Importing this data into SAP Analytics Cloud allows me to easily see my running distance, duration, and pace and then to break down both my total weekly distance and average distances.
What has my running been like this year compared to last year?
Here’s a view into the dashboard that I built to track my fitness activity. Unfortunately, 2018 was overall a down year – not just with steps but also with running. I ran less, went on shorter runs, ran slower, and ran flatter routes.
How consistent has my running schedule been?
If I drill into the individual months, there’s a lot of Null values. I had a big spike in the summer/fall of 2017 and I’ve been very inconsistent since then.
Can I get enough steps even if I don’t run?
The following graphic shows the combined numbers between my iPhone and Runkeeper. If you look at the individual days, there are plenty of days where I’ve gotten a significant amount of steps in without running.
However, if you aggregate the data at a monthly level to remove the outliers, you see a different trend. Here you can see that running is critical to get my steps up. In the months where I don’t have any significant runs, my overall steps are much lower.
Data Source #3: The Weather
How does weather impact overall activity?
In the following visuals, you see that there is a small correlation between activity and temperature (left) and a small correlation between activity and rain (right). That is, the colder it is, the less active I am. Also, the more it rains, the less active I am.
How does weather impact my running?
The following two visuals show the impact temperature has on running distance (left) and rain on running distance (right).

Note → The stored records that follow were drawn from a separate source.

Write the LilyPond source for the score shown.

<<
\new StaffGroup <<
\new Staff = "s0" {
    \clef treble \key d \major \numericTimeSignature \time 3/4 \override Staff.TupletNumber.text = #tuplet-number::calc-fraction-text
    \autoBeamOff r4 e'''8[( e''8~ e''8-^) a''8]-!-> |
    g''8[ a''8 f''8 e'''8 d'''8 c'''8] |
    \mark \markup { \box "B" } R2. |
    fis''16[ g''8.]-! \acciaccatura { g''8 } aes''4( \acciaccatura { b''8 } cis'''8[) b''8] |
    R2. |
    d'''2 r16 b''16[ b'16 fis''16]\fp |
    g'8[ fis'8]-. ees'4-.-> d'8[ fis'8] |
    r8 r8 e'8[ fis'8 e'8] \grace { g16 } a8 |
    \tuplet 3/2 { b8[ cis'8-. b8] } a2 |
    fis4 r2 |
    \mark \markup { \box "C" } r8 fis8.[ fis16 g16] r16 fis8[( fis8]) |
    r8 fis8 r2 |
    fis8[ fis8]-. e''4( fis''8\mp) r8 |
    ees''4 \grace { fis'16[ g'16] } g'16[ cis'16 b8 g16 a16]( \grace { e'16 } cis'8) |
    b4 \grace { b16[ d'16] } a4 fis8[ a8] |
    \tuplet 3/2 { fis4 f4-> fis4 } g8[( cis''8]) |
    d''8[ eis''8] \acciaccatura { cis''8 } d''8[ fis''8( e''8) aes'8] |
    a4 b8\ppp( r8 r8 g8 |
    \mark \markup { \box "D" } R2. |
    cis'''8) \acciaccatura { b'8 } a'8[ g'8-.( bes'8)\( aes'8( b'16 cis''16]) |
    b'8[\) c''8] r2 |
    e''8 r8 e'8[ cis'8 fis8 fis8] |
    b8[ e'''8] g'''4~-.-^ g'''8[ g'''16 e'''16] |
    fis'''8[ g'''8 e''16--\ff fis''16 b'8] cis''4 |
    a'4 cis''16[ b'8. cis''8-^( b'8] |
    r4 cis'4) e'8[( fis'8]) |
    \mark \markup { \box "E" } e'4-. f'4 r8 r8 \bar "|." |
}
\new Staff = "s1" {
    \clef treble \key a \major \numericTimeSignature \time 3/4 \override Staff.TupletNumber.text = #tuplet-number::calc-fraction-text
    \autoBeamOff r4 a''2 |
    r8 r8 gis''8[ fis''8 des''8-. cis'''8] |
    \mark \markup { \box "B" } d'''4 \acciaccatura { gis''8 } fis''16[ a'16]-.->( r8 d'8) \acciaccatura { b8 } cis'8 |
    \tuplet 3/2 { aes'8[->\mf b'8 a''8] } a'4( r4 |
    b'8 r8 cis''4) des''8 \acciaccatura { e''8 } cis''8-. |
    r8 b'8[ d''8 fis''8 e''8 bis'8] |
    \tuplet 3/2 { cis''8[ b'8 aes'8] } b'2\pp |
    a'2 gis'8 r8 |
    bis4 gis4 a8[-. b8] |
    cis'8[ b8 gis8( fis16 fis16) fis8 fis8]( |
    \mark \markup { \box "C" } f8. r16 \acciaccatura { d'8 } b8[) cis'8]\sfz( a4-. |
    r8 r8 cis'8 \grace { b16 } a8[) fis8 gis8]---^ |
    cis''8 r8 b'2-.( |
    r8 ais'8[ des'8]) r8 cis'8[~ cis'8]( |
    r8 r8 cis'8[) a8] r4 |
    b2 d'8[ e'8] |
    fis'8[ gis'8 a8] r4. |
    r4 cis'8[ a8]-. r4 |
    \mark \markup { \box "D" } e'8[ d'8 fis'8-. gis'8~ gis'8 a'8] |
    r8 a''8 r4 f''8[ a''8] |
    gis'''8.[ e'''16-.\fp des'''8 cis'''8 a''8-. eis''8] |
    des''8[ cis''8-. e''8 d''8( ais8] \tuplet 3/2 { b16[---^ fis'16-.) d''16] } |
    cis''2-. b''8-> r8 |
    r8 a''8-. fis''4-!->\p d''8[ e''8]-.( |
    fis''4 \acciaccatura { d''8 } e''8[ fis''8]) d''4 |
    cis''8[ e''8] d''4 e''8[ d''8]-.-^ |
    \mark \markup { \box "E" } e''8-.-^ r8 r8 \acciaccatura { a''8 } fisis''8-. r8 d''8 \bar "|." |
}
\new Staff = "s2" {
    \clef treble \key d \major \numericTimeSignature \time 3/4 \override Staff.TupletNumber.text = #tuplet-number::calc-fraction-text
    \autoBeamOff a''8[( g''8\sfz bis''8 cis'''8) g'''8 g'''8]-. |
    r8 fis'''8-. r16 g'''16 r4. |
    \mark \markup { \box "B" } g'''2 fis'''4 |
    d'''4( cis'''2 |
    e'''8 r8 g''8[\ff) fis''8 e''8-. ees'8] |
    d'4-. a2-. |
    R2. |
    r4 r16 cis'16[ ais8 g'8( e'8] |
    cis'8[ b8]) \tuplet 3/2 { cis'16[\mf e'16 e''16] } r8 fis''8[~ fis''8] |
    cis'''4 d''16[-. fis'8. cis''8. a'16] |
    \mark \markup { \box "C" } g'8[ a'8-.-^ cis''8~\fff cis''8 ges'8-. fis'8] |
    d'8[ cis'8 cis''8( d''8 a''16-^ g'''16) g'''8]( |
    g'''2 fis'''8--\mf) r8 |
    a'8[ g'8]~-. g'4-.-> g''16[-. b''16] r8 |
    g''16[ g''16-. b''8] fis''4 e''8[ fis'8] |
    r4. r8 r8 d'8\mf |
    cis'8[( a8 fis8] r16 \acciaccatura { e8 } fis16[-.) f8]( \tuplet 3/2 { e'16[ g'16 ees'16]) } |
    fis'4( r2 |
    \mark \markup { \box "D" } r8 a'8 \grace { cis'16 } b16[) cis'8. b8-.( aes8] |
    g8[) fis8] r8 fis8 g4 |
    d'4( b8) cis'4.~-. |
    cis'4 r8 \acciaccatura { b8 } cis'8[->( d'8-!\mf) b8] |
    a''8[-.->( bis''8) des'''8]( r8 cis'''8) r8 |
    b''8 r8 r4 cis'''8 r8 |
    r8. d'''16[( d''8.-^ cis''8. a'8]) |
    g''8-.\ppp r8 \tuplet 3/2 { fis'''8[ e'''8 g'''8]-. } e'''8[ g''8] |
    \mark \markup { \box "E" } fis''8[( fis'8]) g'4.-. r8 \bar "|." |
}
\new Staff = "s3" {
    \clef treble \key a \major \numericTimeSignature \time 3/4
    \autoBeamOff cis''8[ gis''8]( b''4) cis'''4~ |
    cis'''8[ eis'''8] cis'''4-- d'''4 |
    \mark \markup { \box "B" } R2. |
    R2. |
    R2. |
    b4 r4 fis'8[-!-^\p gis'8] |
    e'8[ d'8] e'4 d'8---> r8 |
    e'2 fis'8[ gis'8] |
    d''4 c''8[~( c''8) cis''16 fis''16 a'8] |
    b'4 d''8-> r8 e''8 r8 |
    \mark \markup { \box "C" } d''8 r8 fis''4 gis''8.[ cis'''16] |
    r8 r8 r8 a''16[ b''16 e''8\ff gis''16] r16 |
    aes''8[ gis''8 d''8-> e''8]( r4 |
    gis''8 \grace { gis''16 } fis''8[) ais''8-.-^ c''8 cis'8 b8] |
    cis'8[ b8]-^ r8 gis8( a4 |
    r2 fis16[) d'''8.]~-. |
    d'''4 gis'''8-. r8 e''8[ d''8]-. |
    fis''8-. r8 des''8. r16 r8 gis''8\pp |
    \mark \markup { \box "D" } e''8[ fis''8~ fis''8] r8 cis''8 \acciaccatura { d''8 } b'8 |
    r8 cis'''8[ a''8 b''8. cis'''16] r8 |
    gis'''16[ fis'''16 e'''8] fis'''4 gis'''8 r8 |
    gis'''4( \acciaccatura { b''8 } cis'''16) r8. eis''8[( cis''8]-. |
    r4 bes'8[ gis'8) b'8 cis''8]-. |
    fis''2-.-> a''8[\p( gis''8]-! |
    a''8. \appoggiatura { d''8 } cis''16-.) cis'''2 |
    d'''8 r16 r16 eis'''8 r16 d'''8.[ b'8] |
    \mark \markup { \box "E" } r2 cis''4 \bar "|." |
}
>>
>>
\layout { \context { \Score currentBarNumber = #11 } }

It seems like there isn’t much of a correlation between running and temperature. However, in the second chart you can clearly see that I don’t like to run in the rain.
What does all of this information mean?
While each one of these data sources is helpful and useful to understand, combining them together allows you to see hidden insights in your data.
For me, my key discoveries are the following:
- Structured running activities have been my best form of exercise in the past.
- Running alone is not enough. Walking with (or chasing) your kids on the weekend, walking your dog, or going on a hike with friends can be much more effective in upping your overall activity than running alone.
- Get gear that makes exercise fun and comfortable in rain or shine is a necessity. Apparently, the weather has been my built-in excuse to not exercise for years.
As you can see, analytics is all around us. In addition to being a top priority across all business organizations, it should be a top priority for individuals to better manage their lives and health. Using data to gather and build new insights allows us to be more productive, make better and more informed decisions, and hopefully live healthier lives.